Types of Photovoltaic (PV) Cells

Types of Photovoltaic (PV) Cells

All photovoltaic (PV) cells consist of two or more thin layers of semi-conducting material, most commonly silicon. When the semiconductor is exposed to light, electrical charges are generated and this can be conducted away by metal contacts as direct current (DC). The electrical output from a single cell is small, so multiple cells are connected together to form a 'string', which produces a direct current.

In many roof-integrated applications, strings are encapsulated (usually behind glass) to form a module (commonly referred to as a 'panel'). The PV panel is the principal building block of a PV system and any number of panels can be connected together to give the desired electrical output. However, two types of PV are best deposited as a thin film, and usually sold encapsulated in a polymer bonded to a substrate that can be used as part of the roofing material.

Here, we only look at commercially available types of PV cell or film, any of which might be found in a module or film used on an active solar roof. We do not consider:

  • Gallium Arsenide cells. Due to their toxicity and potential carcinogenic properties, these are only used in rare applications such as satellites or demonstration solar-powered cars.
  • Organic-based PV solutions that are still under research.


Monocrystalline silicon PV panels

These are made using cells sliced from a single cylindrical crystal of silicon. This is the most efficient photovoltaic technology, typically converting around 15% of the sun's energy into electricity. The manufacturing process required to produce monocrystalline silicon is complicated, resulting in slightly higher costs than other technologies.

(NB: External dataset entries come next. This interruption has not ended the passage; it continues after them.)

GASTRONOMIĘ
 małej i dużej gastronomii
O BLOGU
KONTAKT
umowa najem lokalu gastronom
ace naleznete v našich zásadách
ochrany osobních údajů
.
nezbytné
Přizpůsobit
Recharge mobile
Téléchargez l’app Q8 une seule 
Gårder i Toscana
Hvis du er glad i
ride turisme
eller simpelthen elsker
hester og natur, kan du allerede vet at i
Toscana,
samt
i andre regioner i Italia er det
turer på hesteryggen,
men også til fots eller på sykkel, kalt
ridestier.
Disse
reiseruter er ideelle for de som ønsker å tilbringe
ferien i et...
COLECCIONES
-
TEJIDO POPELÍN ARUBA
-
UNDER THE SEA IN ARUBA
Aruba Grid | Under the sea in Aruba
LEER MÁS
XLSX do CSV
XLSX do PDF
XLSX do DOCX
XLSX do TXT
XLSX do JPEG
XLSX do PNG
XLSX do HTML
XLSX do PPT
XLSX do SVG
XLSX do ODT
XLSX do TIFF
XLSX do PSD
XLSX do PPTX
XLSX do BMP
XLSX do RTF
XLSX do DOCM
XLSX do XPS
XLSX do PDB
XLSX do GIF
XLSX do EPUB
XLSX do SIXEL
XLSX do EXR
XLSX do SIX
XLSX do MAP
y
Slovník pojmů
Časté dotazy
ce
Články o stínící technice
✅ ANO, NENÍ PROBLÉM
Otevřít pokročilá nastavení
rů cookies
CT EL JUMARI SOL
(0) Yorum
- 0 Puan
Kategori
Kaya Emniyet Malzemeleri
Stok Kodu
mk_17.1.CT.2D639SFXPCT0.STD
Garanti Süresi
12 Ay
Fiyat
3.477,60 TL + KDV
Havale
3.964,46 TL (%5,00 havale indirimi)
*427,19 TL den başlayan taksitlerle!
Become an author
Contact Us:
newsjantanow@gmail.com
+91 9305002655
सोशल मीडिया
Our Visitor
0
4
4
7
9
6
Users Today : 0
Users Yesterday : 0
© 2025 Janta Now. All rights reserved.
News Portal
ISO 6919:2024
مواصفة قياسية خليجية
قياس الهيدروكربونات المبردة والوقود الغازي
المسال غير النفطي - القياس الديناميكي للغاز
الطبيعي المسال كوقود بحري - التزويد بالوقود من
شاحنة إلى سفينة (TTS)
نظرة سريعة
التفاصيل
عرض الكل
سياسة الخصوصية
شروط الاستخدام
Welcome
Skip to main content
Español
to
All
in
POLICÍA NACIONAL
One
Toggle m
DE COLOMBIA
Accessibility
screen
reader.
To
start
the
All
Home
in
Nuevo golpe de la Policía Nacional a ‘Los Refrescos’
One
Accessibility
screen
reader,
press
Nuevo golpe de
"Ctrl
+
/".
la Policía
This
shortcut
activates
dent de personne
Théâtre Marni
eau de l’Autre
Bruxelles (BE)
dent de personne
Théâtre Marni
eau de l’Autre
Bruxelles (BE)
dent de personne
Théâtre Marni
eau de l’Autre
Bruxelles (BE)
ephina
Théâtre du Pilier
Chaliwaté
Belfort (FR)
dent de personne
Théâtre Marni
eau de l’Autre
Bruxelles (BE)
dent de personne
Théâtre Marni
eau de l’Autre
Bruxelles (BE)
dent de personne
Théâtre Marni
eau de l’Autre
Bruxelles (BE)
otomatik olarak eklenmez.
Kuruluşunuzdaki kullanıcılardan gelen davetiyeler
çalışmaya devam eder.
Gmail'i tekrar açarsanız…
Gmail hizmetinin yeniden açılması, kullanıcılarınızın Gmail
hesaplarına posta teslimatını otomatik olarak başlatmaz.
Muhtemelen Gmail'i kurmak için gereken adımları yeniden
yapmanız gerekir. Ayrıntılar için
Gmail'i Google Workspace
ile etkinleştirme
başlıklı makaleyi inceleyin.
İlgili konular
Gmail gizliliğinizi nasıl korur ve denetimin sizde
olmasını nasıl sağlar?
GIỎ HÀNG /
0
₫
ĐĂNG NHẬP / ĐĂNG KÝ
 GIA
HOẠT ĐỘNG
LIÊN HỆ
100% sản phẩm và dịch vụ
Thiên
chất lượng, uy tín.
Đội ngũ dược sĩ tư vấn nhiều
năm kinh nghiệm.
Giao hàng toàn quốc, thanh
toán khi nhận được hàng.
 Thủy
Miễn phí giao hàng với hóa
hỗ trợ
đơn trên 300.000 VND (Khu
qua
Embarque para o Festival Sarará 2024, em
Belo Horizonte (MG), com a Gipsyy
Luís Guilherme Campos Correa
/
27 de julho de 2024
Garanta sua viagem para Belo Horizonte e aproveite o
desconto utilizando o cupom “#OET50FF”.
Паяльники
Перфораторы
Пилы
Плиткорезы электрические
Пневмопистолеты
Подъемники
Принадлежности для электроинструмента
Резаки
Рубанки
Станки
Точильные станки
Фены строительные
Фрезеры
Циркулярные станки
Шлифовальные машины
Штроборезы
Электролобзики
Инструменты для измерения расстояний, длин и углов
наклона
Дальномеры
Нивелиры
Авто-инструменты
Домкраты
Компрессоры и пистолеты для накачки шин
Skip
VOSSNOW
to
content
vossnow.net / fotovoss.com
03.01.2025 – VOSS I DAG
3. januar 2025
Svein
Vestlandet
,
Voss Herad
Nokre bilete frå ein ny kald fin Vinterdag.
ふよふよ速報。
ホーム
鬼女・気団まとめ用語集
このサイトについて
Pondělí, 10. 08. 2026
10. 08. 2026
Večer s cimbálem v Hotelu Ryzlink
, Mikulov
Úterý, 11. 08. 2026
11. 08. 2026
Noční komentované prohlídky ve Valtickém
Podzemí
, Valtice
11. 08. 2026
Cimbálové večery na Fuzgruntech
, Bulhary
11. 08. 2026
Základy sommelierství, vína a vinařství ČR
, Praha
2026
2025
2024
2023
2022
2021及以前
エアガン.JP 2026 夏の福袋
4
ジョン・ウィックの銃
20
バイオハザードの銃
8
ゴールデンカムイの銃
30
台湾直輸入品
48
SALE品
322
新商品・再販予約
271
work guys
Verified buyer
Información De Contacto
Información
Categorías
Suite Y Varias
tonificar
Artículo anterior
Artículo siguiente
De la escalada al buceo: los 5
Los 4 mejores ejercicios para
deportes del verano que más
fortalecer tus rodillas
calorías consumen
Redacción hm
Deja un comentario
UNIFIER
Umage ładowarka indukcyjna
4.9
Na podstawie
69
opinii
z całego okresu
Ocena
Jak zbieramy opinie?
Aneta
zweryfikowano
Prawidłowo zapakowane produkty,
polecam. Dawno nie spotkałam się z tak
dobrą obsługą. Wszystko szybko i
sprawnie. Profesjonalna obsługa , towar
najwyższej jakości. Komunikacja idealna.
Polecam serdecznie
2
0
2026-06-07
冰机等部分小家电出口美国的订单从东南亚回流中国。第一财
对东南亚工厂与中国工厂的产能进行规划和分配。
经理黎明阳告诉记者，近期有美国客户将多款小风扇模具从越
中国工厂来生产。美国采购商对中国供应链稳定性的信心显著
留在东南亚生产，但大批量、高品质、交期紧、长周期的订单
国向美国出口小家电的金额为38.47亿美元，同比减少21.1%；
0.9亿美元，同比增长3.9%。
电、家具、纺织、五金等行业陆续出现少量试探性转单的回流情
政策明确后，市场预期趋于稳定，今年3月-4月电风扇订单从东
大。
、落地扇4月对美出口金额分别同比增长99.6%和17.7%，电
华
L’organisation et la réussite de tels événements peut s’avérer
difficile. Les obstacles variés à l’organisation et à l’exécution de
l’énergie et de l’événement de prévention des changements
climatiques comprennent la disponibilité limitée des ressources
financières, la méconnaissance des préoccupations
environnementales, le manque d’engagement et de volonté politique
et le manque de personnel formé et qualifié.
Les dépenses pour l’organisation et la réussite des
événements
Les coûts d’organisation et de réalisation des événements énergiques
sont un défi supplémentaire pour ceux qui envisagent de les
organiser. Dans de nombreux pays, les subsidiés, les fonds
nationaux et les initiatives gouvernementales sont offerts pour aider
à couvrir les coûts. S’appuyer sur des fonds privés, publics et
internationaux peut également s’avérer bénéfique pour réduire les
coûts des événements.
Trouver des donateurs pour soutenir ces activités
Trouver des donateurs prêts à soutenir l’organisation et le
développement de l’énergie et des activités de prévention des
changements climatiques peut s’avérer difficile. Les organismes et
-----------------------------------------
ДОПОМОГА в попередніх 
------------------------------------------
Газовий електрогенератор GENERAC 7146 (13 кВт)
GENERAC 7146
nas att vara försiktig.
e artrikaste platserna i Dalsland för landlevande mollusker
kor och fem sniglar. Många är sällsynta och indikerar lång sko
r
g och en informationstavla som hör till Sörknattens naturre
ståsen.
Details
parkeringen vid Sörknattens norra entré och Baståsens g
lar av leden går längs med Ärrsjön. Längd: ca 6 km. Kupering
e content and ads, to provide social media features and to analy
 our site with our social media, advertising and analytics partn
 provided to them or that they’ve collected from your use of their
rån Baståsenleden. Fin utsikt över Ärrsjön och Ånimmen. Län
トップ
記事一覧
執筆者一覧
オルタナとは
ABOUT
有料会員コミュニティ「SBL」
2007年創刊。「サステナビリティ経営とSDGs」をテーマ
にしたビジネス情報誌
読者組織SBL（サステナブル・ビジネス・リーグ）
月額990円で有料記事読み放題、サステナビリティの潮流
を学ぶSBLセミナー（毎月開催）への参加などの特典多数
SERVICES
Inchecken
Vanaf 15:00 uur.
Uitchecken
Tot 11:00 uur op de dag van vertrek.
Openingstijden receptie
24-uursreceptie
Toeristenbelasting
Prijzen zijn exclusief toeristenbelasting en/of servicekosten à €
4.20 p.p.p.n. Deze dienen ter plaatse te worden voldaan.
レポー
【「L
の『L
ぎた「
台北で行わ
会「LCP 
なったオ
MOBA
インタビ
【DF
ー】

Polycrystalline silicon PV panels

Also sometimes known as multicrystalline cells, polycrystalline silicon cells are made from cells cut from an ingot of melted and recrystallised silicon. The ingots are then saw-cut into very thin wafers and assembled into complete cells. They are generally cheaper to produce than monocrystalline cells, due to the simpler manufacturing process, but they tend to be slightly less efficient, with average efficiencies of around 12%.

Thick-film silicon PV panels

This is a variant on multicrystalline technology where the silicon is deposited in a continuous process onto a base material giving a fine grained, sparkling appearance. Like all crystalline PV, it is normally encapsulated in a transparent insulating polymer with a tempered glass cover and then bound into a metal framed module.

Amorphous silicon PV panels

Amorphous silicon cells are made by depositing silicon in a thin homogenous layer onto a substrate rather than creating a rigid crystal structure. As amorphous silicon absorbs light more effectively than crystalline silicon, the cells can be thinner - hence its alternative name of 'thin film' PV. Amorphous silicon can be deposited on a wide range of substrates, both rigid and flexible, which makes it ideal for curved surfaces or bonding directly onto roofing materials. This technology is, however, less efficient than crystalline silicon, with typical efficiencies of around 6%, but it tends to be easier and cheaper to produce. If roof space is not restricted, an amorphous product can be a good option. However, if the maximum output per square metre is required, specifiers should choose a crystalline technology.

Other thin film PV panels

A number of other materials such as cadmium telluride (CdTe) and copper indium diselenide (CIS) are now being used for PV modules. The attraction of these technologies is that they can be manufactured by relatively inexpensive industrial processes, certainly in comparison to crystalline silicon technologies, yet they typically offer higher module efficiencies than amorphous silicon. Most offer a slightly lower efficiency: CIS is typically 10-13% efficient and CdTe around 8 or 9%. A disadvantage is the use of highly toxic metals such as Cadmium and the need for both carefully controlled manufacturing and end-of-life disposal; although a typical CdTe module contains only 0.1% Cadmium, which is reported to be lower than is found in a single AA-sized NiCad battery.

This information is for guidance only and should not be used in place of proper engineering calculations in accordance with the relevant British or European Standards.

This information is based on work undertaken by the EurActive Roofer project which ran from 2005 to 2008 and was supported by the European Union's programme for Horizontal Actions involving SMEs.